Saved data entries
▼

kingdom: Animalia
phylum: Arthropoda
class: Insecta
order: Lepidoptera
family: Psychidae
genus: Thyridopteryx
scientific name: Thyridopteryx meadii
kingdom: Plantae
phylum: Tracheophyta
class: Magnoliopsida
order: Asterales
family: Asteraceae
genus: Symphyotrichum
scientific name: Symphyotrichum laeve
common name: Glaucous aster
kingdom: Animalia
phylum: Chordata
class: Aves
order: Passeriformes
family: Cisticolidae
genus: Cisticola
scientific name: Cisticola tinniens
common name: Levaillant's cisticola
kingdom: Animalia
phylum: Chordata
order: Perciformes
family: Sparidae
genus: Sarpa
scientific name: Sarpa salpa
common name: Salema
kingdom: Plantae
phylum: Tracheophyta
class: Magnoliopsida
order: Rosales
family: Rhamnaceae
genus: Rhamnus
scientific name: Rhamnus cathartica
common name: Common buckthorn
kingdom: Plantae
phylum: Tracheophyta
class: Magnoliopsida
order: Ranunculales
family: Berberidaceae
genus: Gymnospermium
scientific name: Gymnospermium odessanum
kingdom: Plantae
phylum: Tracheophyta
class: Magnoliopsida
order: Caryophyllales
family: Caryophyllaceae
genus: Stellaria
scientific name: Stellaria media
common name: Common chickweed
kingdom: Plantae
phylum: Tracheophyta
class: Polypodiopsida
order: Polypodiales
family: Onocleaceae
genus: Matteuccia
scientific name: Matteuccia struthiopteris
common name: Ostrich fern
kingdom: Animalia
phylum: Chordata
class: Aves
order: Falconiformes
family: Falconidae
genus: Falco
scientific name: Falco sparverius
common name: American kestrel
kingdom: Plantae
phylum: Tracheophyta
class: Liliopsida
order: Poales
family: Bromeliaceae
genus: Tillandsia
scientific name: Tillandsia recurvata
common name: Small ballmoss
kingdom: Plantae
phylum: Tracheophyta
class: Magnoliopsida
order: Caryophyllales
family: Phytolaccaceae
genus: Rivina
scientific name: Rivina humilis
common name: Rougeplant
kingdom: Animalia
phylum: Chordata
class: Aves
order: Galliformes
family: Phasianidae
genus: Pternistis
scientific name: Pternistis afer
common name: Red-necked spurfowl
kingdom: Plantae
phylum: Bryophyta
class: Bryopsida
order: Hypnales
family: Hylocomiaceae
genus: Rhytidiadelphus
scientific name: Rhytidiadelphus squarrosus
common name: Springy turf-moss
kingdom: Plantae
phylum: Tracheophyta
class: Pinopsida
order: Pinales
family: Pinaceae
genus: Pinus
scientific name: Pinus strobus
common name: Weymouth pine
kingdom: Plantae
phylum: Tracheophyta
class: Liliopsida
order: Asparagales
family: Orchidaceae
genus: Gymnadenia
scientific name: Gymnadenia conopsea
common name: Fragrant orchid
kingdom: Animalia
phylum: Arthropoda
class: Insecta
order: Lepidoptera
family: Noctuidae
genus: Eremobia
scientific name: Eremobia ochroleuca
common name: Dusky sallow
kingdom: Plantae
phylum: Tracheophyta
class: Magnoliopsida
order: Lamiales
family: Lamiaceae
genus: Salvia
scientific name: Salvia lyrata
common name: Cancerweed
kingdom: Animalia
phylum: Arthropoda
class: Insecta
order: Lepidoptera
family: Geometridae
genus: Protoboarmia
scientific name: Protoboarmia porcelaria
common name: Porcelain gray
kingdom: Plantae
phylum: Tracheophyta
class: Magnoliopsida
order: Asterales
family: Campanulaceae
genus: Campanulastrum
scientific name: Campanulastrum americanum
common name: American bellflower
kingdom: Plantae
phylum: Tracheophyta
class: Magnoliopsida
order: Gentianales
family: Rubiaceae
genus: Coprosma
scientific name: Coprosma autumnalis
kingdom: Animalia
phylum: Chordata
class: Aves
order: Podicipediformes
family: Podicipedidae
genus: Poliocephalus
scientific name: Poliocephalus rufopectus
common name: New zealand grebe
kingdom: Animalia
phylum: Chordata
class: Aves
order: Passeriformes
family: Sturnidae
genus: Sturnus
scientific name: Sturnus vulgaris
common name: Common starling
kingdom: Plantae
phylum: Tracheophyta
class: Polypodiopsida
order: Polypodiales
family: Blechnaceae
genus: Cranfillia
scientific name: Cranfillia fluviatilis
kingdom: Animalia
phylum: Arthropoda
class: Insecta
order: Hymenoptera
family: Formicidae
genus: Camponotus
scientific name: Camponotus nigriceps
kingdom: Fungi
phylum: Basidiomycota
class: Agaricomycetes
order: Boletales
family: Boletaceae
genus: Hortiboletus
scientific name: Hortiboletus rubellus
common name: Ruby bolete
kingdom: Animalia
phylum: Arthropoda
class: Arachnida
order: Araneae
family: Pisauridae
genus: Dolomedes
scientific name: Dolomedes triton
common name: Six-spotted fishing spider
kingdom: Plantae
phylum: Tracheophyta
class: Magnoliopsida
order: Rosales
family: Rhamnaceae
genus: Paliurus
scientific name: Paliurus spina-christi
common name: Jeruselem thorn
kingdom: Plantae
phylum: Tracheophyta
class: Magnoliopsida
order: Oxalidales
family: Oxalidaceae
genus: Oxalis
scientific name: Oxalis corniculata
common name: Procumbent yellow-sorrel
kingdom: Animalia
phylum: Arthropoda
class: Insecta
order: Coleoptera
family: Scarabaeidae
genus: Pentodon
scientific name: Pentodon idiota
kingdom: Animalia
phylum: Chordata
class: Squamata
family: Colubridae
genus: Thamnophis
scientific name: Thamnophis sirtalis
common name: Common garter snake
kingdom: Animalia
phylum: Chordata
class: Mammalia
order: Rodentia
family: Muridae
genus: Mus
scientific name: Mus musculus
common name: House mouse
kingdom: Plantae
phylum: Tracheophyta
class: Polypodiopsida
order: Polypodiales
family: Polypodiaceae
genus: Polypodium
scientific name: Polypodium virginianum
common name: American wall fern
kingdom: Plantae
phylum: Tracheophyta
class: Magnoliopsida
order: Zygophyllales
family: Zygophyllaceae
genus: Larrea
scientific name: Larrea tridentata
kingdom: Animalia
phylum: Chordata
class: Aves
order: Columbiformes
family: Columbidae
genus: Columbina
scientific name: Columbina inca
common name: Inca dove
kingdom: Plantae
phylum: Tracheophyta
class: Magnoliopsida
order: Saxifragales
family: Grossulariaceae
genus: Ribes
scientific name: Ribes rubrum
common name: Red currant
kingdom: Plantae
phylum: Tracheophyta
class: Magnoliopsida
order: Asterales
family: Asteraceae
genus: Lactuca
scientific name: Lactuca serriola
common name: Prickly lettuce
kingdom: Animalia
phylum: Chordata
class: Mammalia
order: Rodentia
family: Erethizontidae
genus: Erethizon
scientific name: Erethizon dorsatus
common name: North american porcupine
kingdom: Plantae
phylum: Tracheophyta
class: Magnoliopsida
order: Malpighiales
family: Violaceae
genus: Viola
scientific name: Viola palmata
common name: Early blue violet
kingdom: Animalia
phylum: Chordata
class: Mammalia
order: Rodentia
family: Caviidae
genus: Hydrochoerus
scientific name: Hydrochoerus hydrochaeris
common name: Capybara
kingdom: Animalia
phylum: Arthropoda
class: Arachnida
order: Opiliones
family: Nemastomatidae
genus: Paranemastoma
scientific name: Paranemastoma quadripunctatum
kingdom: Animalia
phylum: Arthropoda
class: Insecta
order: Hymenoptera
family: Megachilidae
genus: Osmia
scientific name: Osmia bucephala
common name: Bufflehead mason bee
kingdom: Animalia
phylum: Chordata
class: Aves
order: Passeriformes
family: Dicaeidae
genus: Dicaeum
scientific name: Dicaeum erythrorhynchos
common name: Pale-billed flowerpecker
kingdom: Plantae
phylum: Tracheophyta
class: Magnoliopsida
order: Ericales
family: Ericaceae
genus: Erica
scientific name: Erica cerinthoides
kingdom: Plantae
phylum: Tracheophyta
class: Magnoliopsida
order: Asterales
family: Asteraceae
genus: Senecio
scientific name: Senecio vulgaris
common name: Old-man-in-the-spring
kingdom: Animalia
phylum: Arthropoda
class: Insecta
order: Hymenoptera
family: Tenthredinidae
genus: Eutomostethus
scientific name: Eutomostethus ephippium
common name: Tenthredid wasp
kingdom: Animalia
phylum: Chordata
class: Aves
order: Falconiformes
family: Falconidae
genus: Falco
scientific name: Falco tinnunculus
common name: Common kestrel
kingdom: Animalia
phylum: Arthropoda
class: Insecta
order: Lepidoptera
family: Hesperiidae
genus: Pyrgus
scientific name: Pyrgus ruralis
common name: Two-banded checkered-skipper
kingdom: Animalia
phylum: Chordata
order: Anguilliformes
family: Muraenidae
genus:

▲

Copy the stretch from the line containing "common name: Early blue violet" through the last of these lines, changing "common name" to "vernacular name" and keeping everything else the same.

### RESPONSE BELOW
vernacular name: Early blue violet
kingdom: Animalia
phylum: Chordata
class: Mammalia
order: Rodentia
family: Caviidae
genus: Hydrochoerus
scientific name: Hydrochoerus hydrochaeris
vernacular name: Capybara
kingdom: Animalia
phylum: Arthropoda
class: Arachnida
order: Opiliones
family: Nemastomatidae
genus: Paranemastoma
scientific name: Paranemastoma quadripunctatum
kingdom: Animalia
phylum: Arthropoda
class: Insecta
order: Hymenoptera
family: Megachilidae
genus: Osmia
scientific name: Osmia bucephala
vernacular name: Bufflehead mason bee
kingdom: Animalia
phylum: Chordata
class: Aves
order: Passeriformes
family: Dicaeidae
genus: Dicaeum
scientific name: Dicaeum erythrorhynchos
vernacular name: Pale-billed flowerpecker
kingdom: Plantae
phylum: Tracheophyta
class: Magnoliopsida
order: Ericales
family: Ericaceae
genus: Erica
scientific name: Erica cerinthoides
kingdom: Plantae
phylum: Tracheophyta
class: Magnoliopsida
order: Asterales
family: Asteraceae
genus: Senecio
scientific name: Senecio vulgaris
vernacular name: Old-man-in-the-spring
kingdom: Animalia
phylum: Arthropoda
class: Insecta
order: Hymenoptera
family: Tenthredinidae
genus: Eutomostethus
scientific name: Eutomostethus ephippium
vernacular name: Tenthredid wasp
kingdom: Animalia
phylum: Chordata
class: Aves
order: Falconiformes
family: Falconidae
genus: Falco
scientific name: Falco tinnunculus
vernacular name: Common kestrel
kingdom: Animalia
phylum: Arthropoda
class: Insecta
order: Lepidoptera
family: Hesperiidae
genus: Pyrgus
scientific name: Pyrgus ruralis
vernacular name: Two-banded checkered-skipper
kingdom: Animalia
phylum: Chordata
order: Anguilliformes
family: Muraenidae
genus:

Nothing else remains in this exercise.